- Country: United States
- Language: English
- Genres: Suspense, horror

Publication
- Published in: Transgressions: Volume Two, Transgressions: Terror's Echo (audiobook), Just After Sunset
- Publication type: Anthology
- Media type: Hardcover
- Publication date: 2003

= The Things They Left Behind =

"The Things They Left Behind" is short story by American writer Stephen King, originally published in the compilation Transgressions: Volume Two edited by Ed McBain and published by Forge Books. It is one of three stories that is also available on audiobook compilation, in the "Transgressions" series, titled Terror's Echo and read by John Bedford Lloyd. It was later included in King's own 2008 collection Just After Sunset.

==Plot summary==
Almost a year after 9/11, strange things start happening to narrator Scott Staley, who—at the time of the attacks—had been employed at "Light and Bell Insurance" on the 110th floor of the World Trade Center. Not only is Scott unable to get rid of his survivor's guilt (on 9/11, he followed an inner voice which told him to take a day off and enjoy the sun), but items belonging to his late colleagues suddenly begin appearing in his apartment. A pair of sunglasses, a baseball bat, a whoopee cushion – Scott can identify them all. After convincing himself that they are no illusion and that others can see them, Scott tries disposing the items in a dumpster. However, they reappear after he returns home.

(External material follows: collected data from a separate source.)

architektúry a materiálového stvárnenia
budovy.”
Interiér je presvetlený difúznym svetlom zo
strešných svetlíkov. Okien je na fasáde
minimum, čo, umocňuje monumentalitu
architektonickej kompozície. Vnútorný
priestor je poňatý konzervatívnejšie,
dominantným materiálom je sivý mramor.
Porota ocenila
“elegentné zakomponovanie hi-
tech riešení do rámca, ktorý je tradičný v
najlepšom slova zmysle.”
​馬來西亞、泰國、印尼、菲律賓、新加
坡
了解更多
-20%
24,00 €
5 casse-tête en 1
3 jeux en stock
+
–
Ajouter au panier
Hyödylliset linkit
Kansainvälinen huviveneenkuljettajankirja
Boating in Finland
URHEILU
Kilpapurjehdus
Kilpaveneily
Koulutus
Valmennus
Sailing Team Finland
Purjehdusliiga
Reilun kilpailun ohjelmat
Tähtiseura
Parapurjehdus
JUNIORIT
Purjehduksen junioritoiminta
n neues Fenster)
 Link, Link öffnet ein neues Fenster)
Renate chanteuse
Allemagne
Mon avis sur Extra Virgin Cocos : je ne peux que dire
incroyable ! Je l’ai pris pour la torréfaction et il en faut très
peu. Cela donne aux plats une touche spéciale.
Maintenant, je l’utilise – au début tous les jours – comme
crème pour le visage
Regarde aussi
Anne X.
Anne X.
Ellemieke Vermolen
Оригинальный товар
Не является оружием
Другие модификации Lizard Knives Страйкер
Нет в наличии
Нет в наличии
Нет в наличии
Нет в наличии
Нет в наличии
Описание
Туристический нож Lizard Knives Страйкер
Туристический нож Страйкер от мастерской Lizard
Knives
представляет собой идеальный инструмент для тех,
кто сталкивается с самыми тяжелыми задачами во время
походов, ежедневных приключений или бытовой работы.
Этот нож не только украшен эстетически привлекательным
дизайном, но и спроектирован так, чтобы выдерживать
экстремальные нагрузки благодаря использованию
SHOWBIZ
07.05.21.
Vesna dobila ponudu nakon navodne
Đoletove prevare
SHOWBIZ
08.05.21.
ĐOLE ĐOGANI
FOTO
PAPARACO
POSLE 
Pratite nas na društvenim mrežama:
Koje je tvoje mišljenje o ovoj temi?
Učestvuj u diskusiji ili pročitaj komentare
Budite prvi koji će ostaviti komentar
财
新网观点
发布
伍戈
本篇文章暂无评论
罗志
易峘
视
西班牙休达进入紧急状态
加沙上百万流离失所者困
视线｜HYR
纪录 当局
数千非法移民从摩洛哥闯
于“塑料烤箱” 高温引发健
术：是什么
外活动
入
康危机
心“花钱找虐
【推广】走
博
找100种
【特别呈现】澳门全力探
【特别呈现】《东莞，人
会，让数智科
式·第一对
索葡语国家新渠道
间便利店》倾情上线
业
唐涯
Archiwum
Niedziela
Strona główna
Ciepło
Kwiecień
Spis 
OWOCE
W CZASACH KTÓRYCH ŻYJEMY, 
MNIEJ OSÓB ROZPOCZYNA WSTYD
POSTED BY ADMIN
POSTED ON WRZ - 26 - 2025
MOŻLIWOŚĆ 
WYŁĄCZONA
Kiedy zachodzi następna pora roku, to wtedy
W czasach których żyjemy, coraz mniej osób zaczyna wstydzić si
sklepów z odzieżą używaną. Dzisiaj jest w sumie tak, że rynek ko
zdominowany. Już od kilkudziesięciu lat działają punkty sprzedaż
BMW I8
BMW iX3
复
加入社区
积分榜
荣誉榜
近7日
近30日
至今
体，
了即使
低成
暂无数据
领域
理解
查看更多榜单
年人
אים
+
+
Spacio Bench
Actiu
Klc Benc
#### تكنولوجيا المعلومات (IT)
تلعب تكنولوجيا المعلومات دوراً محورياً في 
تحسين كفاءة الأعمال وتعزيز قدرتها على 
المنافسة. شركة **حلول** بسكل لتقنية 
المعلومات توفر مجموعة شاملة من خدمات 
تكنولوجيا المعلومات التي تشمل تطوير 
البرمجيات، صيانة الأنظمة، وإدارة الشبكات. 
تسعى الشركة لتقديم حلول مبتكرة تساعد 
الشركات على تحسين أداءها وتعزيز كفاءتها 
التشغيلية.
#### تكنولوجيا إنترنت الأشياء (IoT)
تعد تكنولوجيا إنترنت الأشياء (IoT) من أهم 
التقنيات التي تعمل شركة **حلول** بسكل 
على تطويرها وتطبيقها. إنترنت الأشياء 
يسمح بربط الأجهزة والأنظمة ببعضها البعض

He explains this to Paula, a neighbor, who offers to stow away one of the things. Soon, Paula experiences the most horrible nightmare of her life. In her own mind, she recreates the last minutes of the item's owner. Paula immediately returns the object, but makes Scott understand his mission: he must give the things to the victims' family members– and on seeing the joy on their faces, he feels his guilt slowly fade away.

==Adaptations in other media==
The story has been adapted into an extended short film by filmmaker Pablo Macho Maysonet IV, produced by Shattered Dreams Productions.

A new adaptation of the short story directed by Guillaume Heulard and Stéphane Valette is currently in film festivals.